We just got back from the annual family beach week.

The one we said we wouldn’t go on again, but you know, they invited us, and… beach.

It was really nice.

Honestly though, I remembered why we probably shouldn’t have gone.

It’s like Christmas- lots of togetherness. Lots of food. Lots of alcohol.

And lots of children, including at least one that was young enough to be ours.

As fun as it was, I was basically in a perpetual state of trying super hard not to cry. Between the high sugar diet, the booze, and the continual reminders that my life does not fit the norm, my eyes didn’t stand a chance.

When we got home this weekend and went to mass at our home parish, I remembered a conversation that happened in my 8th grade religion class about vocations.

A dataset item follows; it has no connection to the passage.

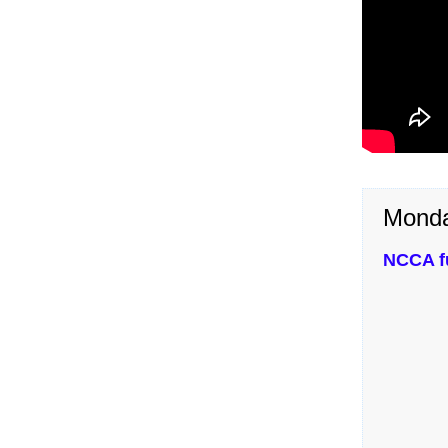
Monda
NCCA fu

Our textbook said that there are 3 primary vocations to which we could be called- marriage, religious life, and being single.

Then the teacher (or was it a priest?) said to the class that there is some debate as to whether the single life is actually a vocation. Does God actually call people to that, or is it just something that sort of happens when other things don’t?

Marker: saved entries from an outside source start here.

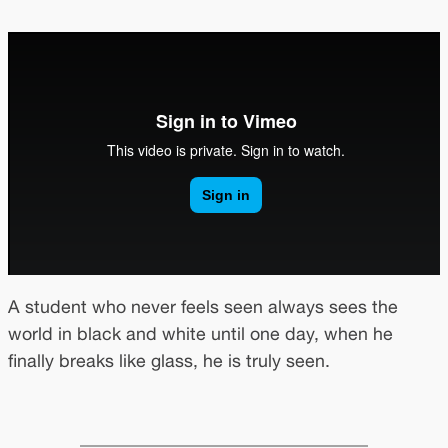
A student who never feels seen always sees the
world in black and white until one day, when he
finally breaks like glass, he is truly seen.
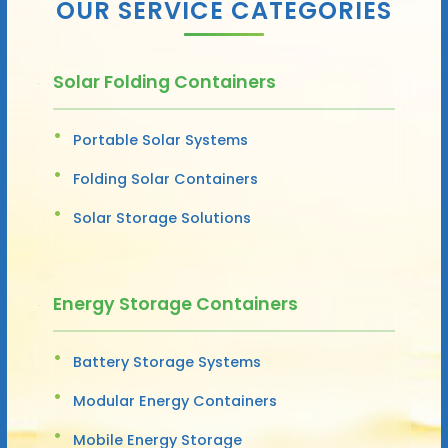
OUR SERVICE CATEGORIES
Solar Folding Containers
Portable Solar Systems
Folding Solar Containers
Solar Storage Solutions
Energy Storage Containers
Battery Storage Systems
Modular Energy Containers
Mobile Energy Storage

What about my single friends who don’t want to be single? The ones for whom being single is a real struggle, a real suffering, a real cross?

Does God call them to this cross? If being single is a suffering, can it also be a vocation?

Is it the same, then, as a childless marriage? Could God really be calling us (and others) to live in this cross as a vocation, whether it be permanent or only for a time?

I don’t know if anyone truly discerns and desires singleness in the same way that people discern and desire the priesthood, religious life, or even marriage. At least, I don’t think I’ve met people like that. I think it’s more like infertility- you have other hopes and dreams, and you desperately want God to show you what he wants for you so you can move on and leave this confusing limbo of un-belonging.

You want a purpose, you want a plan, you want to know that he has not forgotten you.

But maybe, maybe this IS his plan, as much as it hurts. That wouldn’t be without precedent.

I mean, even Jesus asked his Father to change his plan and take away the cross if it were at all possible.

And maybe this feeling that your life is missing the mark will never leave. Maybe the goal of this vocation is to continually pray for the grace to accept your blindness, and to trust your guide, even though it seems like he’s only standing still.

When it looks like there’s no hope- maybe we’re right, in the human sense. There is no cure, there will be no material change. No baby. No spouse. It’s happening—we’re going to be crucified. And it feels completely senseless and useless and stupid and horrible.

And maybe that’s how Jesus felt in the garden when he said that.

But we do have hope, right? But it’s a delicate thing. I don’t think Jesus would have cheered up that night if you were like, “Don’t worry Jesus, you’re going to rise in three days,” because that would have glossed over all the awful suffering he was going through. No, I think we can tell in the gospels that what really pulled him through in that moment was obedience to his Father and knowledge that this was truly the only way to save his beloved.

And that’s what pulls us through too, isn’t it? Obedience maybe, and trusting that this is the only way, and the hope that one day there will also be a resurrection for us, and he will open our eyes and show us that it all did matter, in some way.

“But not my will, but yours be done.”

4 thoughts on “The Vocation of Un-Belonging

  1. Interesting thoughts. I think that it is possible that singleness may be a vocation if you actually feel called to that. I can tell you that it is not my vocation. I don’t say this lightly or in a sense of “because it’s not what I want”. I absolutely feel called to marriage. I do not know whether this lack of fulfillment in my calling is permanent or simply for a time, but I absolutely believe that if God is allowing this cross instead of my vocation, that there is a reason- however far I am from understanding it- and that there is redemption in it. I guess I feel similarly about infertility; I do not think it is necessarily God’s calling in a certain way, but in allowing it as a part of His permissive will that it becomes something of a call within a call. A call to surrender, a call to take up our cross and join Him, a call to be willing to suffer. I honestly think that part of the pain of things like singleness and infertility is that we are willing and open to living our vocations fully in a way that many in the world are not willing to do, and yet He is allowing us to be in a position where we can’t live them in the way that we would choose. And we are called to follow Him in the midst of that, too.

    Liked by 1 person

    1. I was hoping you would read and comment on this one. 🙂 I was thinking about you when I wrote this. I think you’re right- “something of a call within a call. A call to surrender, a call to take up our cross and join Him, a call to be willing to suffer.” – beautiful and spot on, I think. I really do wonder, often, if this was the case with Jesus. I mean honestly, he was fully human right? So maybe he wanted to get married and have a family, even though he knew he was being asked to do something else. Total speculation of course, but I hope to ask him that someday.